Alan Stubbs plays down idea of being Hibs Cup legend

Hibernian manager Alan Stubbs poses with the Scottish Cup. Picture: Steve Welsh
Hibernian manager Alan Stubbs poses with the Scottish Cup. Picture: Steve Welsh
Share this article
11
Have your say

Alan Stubbs has attempted to play down the personal significance of ending Hibs’ Scottish Cup hoodoo at Hampden tomorrow, insisting his predecessors as manager should not be judged on their failure to match the feat last achieved by Dan McMichael all of 114 years ago.

As he prepares to try to win the famous old trophy, which eluded even legendary bosses such as Hugh Shaw and Eddie Turnbull during the Easter Road club’s most glorious eras, Stubbs is convinced this latest attempt against Rangers
offers a “difficult but good” opportunity to place the 1902 triumph firmly in the past.

It would certainly earn Stubbs the eternal gratitude of Hibs supporters but he declines to regard the challenge from that perspective.

“It doesn’t mean the previous managers were not great because they didn’t win it,” said Stubbs.

“It certainly helps on your CV but, for me, Saturday is all about one thing and that is 
trying to win the game.

“We know if we win the game then everything else falls into place. The adulation, the writing of themselves into history, all of that falls into place. The players could become legends but I’ve said all along that I’m not really interested in me. I’d be more pleased for the players and the club as a whole. The players have had a long, tough season and it would be a fantastic way to end it.

“Maybe I wouldn’t have to buy a pint in Leith ever again, but that’s not to say I have to buy one already when I go out there!

“It’s exciting right now. No matter who you are, you are thinking about the what ifs, the maybes and looking at all the scenarios of the day. But once you get to kick-off time, the serious business kicks in and, more often than not, the best team on the day goes on and wins it.

“I don’t think you can ignore the history. It’s such a fantastic occasion and what’s at stake is something they will remember for the rest of their lives.

“When it’s something as 
significant as that, it would be foolish not to use it. But it won’t be the only thing – there will be other things I’ll speak to 
them about.

“But they have a chance to, firstly, win a game of football but then, by winning it, we all know what it will mean.

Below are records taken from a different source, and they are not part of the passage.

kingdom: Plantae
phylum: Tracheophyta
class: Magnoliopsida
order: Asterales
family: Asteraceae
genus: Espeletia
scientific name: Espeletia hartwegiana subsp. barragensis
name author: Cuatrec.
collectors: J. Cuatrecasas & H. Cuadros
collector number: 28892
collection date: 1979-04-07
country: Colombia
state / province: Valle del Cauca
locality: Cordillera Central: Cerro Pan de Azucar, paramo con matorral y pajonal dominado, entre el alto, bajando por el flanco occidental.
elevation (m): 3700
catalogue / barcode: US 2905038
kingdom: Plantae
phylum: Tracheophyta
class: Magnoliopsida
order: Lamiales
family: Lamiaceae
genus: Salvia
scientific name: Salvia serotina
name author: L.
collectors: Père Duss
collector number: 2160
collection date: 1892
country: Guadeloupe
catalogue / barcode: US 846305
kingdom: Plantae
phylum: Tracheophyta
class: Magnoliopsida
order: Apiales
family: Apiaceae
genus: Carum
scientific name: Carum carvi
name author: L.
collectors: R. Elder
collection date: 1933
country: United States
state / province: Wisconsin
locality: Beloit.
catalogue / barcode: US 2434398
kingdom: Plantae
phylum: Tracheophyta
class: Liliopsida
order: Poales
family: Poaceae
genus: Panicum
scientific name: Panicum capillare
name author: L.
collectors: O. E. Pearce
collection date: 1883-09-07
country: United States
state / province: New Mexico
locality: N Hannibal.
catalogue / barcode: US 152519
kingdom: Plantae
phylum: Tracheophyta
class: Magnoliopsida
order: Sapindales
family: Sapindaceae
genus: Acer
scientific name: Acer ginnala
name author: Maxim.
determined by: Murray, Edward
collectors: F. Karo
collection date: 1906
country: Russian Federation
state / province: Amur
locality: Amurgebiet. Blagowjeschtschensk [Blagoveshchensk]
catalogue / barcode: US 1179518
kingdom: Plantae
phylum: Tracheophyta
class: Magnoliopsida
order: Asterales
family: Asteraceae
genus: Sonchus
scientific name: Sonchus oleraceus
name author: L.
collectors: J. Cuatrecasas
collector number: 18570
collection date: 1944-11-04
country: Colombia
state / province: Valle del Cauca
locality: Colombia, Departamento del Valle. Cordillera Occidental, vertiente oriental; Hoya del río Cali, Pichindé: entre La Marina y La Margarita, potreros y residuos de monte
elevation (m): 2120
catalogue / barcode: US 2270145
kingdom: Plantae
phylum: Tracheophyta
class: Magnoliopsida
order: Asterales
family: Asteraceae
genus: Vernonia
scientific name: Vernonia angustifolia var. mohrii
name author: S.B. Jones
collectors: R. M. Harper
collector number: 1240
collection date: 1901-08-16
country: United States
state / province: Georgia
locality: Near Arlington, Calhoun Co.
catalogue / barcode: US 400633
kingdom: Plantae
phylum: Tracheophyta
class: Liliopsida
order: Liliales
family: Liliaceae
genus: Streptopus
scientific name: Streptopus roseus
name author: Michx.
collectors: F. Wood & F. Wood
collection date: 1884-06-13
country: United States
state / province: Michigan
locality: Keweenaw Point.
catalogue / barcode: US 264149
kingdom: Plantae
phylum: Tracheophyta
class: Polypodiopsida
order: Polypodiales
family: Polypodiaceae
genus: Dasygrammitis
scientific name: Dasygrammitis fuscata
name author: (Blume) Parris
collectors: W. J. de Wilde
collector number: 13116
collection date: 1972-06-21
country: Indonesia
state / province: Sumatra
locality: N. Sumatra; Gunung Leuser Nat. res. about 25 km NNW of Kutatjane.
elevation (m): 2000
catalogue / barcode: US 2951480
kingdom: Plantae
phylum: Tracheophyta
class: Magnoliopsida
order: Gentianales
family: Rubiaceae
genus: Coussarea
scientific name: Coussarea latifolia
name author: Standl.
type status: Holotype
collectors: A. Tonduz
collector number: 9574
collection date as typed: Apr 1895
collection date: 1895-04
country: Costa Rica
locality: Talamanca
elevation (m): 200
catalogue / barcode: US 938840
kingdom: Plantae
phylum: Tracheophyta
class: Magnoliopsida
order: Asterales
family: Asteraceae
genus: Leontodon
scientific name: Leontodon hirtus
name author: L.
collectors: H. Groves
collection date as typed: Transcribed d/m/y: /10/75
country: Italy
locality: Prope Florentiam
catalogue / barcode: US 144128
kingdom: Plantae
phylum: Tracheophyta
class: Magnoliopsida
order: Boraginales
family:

“It will end one day, Hibs will win the Scottish Cup again. The club is too big for it to 
carry on forever. On Saturday we have a difficult opportunity, but a good opportunity to beat a very good football team.

“I’m surprised it’s been so long since Hibs won it, but there is evidence of big clubs and players who don’t get to major cup finals but have been fantastic players.

“Our players will be waking up on Saturday morning and will be fulfilling something they dreamt about as a kid and that’s fantastic.

“The players are definitely aware of the significance, some of the players will read newspapers, they’ll be told it by fans. Even if you want to get away from it, it’s there. It’s a part of winning it, it’s about understanding what’s gone on in the past and what has stopped the club from winning it for such a long time.

“You can’t end that wait unless you are in a final. Our players have an opportunity to make history.”

Stubbs is confident his players will have recovered sufficiently from both the physical exertions and mental disappointment of their unsuccessful promotion bid which ended with late defeat in the second leg of the play-off semi-final at Falkirk last 
Friday night.

“Before Friday, we were ready for the game,” he said. “The result didn’t go our way but then our attention was immediately focused on 
Monday and moving on. The players were given the weekend off to go and spend time with their families and basically move on.

“You have to move on, if you stand still in football it will bypass you. The players came in on Monday and trained very well as they did on Tuesday. They trained with a real edge. I was very pleased, they trained the way a team should train when they have a big game coming up.

“They have got over Friday because they had to and they have a fantastic game to look forward to on Saturday.”